The Nikkei Markit India Manufacturing Purchasing Managers' Index (PMI) -- a gauge of manufacturing performance -- rose to 54.4 in October from 52.1 in September, indicative of a robust improvement in manufacturing business conditions in the country. The manufacturing sector growth hit a 22-month high in October.


Investors further treaded water cautiously keeping in view bitter final phase of US presidential election and key central bank meeting in Japan which kept the policy rate steady. Besides, participants are also keenly awaiting the US Federal Reserve meeting, set to begin later in the day, which will provide clues on December rate hike.


Largely good sales figures lifted the auto stocks, while metal stocks gained as China's PPI hit multi-year high.


Vinod Nair, Head of Research, Geojit BNP Paribas Financial Services Ltd, said: "Weak global markets and mixed set of Q2FY17 results are impacting the market mood. In spite of strong PMI numbers in the domestic and Chinese economies the markets did not cheer. This consolidation mode is likely to continue till the US Presidential election and FOMC meet which starts today."


The selling in IT, consumer durables, teck, healthcare and FMCG were offset by buying in metal, auto, power and utilities, while the second-line shares midcap and smallcap shares witnessed some selling.


The Sensex opened higher at 27,966.18 and hovered in a range of 28,029.80 and 27,845.63 before ending at 27,876.61, showing a loss of 53.60 points or 0.19 percent.


While, the NSE 50-share Nifty traded almost flat, up by 0.55 points, or 0.01 percent, today to close at 8,626.25.


Elsewhere, Asian stock ended mixed after the release of encouraging economic data from China and decisions by the Bank of Japan to hold their policies steady.


European stocks were trading mixed as upbeat Chinese data lifted market sentiment and investors focused on fresh batch of earning reports and US Presidential elections. 


Key indices saw high intraday volatility throughout the session as trading resumed after a one-day holiday yesterday.
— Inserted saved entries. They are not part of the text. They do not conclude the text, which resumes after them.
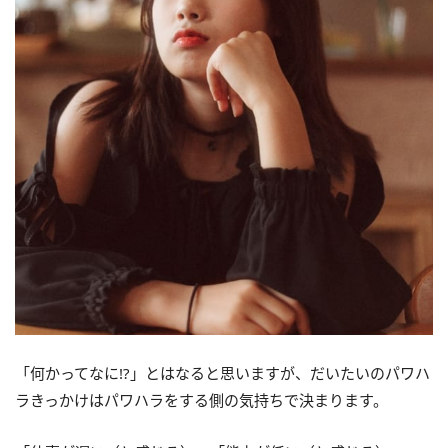
「何かってなに!?」とはなると思いますが、だいたいのパワハ
ラきっかけはパワハラをする側の気持ちで決まります。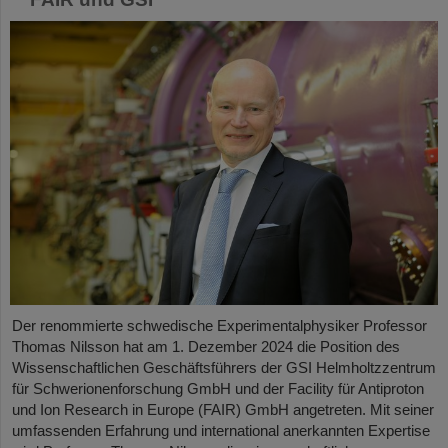
Der renommierte schwedische Experimentalphysiker Professor
Thomas Nilsson hat am 1. Dezember 2024 die Position des
Wissenschaftlichen Geschäftsführers der GSI Helmholtzzentrum
für Schwerionenforschung GmbH und der Facility für Antiproton
und Ion Research in Europe (FAIR) GmbH angetreten. Mit seiner
umfassenden Erfahrung und international anerkannten Expertise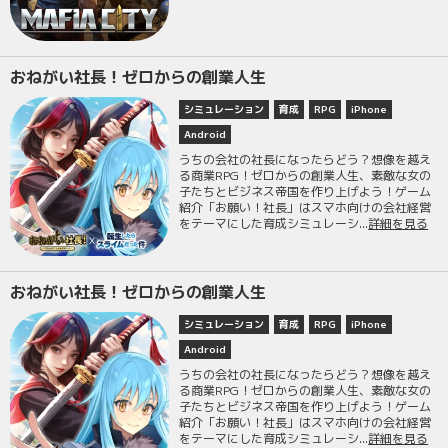
おねがい社長！ゼロからの創業人生
シミュレーション
育成
RPG
iPhone
Android
うちの会社の社長になったらどう？想像を越え
る商業RPG！ゼロからの創業人生、素敵な女の
子たちとビジネス帝国を作り上げよう！ゲーム
紹介「お願い！社長」はスマホ向けの会社経営
をテーマにした育成シミュレーシ...
詳細を見る
おねがい社長！ゼロからの創業人生
シミュレーション
育成
RPG
iPhone
Android
うちの会社の社長になったらどう？想像を越え
る商業RPG！ゼロからの創業人生、素敵な女の
子たちとビジネス帝国を作り上げよう！ゲーム
紹介「お願い！社長」はスマホ向けの会社経営
をテーマにした育成シミュレーシ...
詳細を見る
The BSE Mid-Cap index was provisionally off 0.24 percent while the BSE Small-Cap index was 0.19 percent. Both these indices outperformed the Sensex.
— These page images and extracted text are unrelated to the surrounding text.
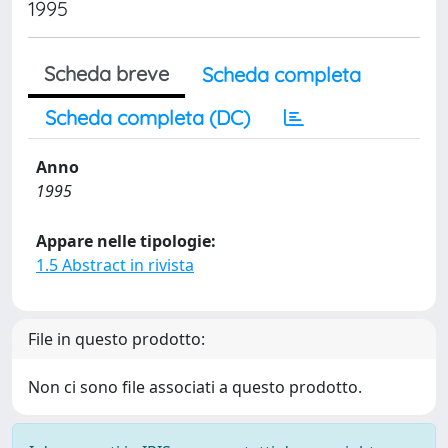
1995
Scheda breve
Scheda completa
Scheda completa (DC)
Anno
1995
Appare nelle tipologie:
1.5 Abstract in rivista
File in questo prodotto:
Non ci sono file associati a questo prodotto.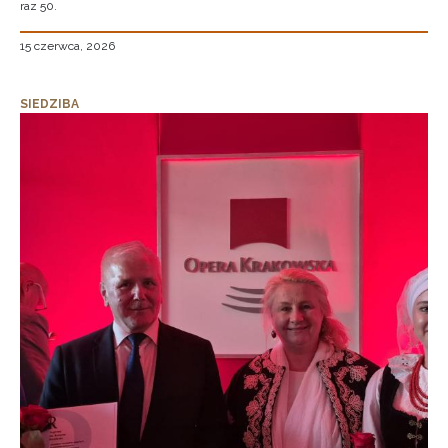
raz 50.
15 czerwca, 2026
SIEDZIBA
Moving to the domestic market, 20 scrips ended in red out of the 30-share Sensex pack while 10 closed in green.


Major losers were Axis bank 2.53 percent, TCS 1.96 percent, Sun Pharma 1.92 percent, Infosys 1.36 percent, Cipla 1.09 percent, Wipro 0.88 percent, ITC 0.85 percent and L&T 0.82 percent.
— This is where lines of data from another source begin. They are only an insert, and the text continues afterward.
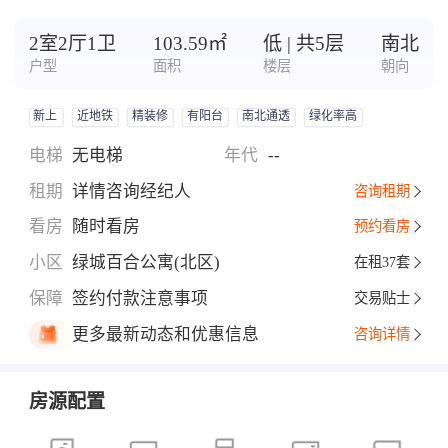
2室2厅1卫
103.59㎡
低 | 共5层
南北
户型
面积
楼层
朝向
新上
近地铁
精装修
有阳台
南北通透
绿化率高
电梯
无电梯
年代
--
租期
详情咨询经纪人
咨询租期
看房
随时看房
预约看房
小区
绿城百合公寓(北区)
在租37套
保障
签约付款注意事项
交易贴士
更多最新动态和优惠信息
咨询详情
房源配置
However, Tata Steel rose by 3.23 percent. The company announced yesterday, that ratings agency Brickwork Ratings downgraded the company's credit rating to BWR AA from BWR AA+, with negative outlook for the unsecured non-convertible debenture (NCD) issues of Rs 4,000 crore.


Among other gainers were HDFC 2.59 percent, NTPC 2.48 percent, Coal India 1.18 percent, Power grid 1.14 percent and HDFC Bank 0.50 percent.


Among the S&P BSE sectoral and industries, IT fell by 1.19 percent followed by consumer durables 1.10 percent, teck 1.06 percent, healthcare 0.83 percent, FMCG 0.76 percent, capital goods 0.64 percent and realty 0.63 percent.


However, metal rose 3.34 percent followed by utilities 0.88 percent, power 0.66 percent and auto 0.40 percent.


The market breadth remained positive as 1,470 stocks ended higher, 1,442 finished in red while 102 ruled steady.


The total turnover decline to Rs 3,318.06 crore from Rs 3,333.13 crore on last Friday.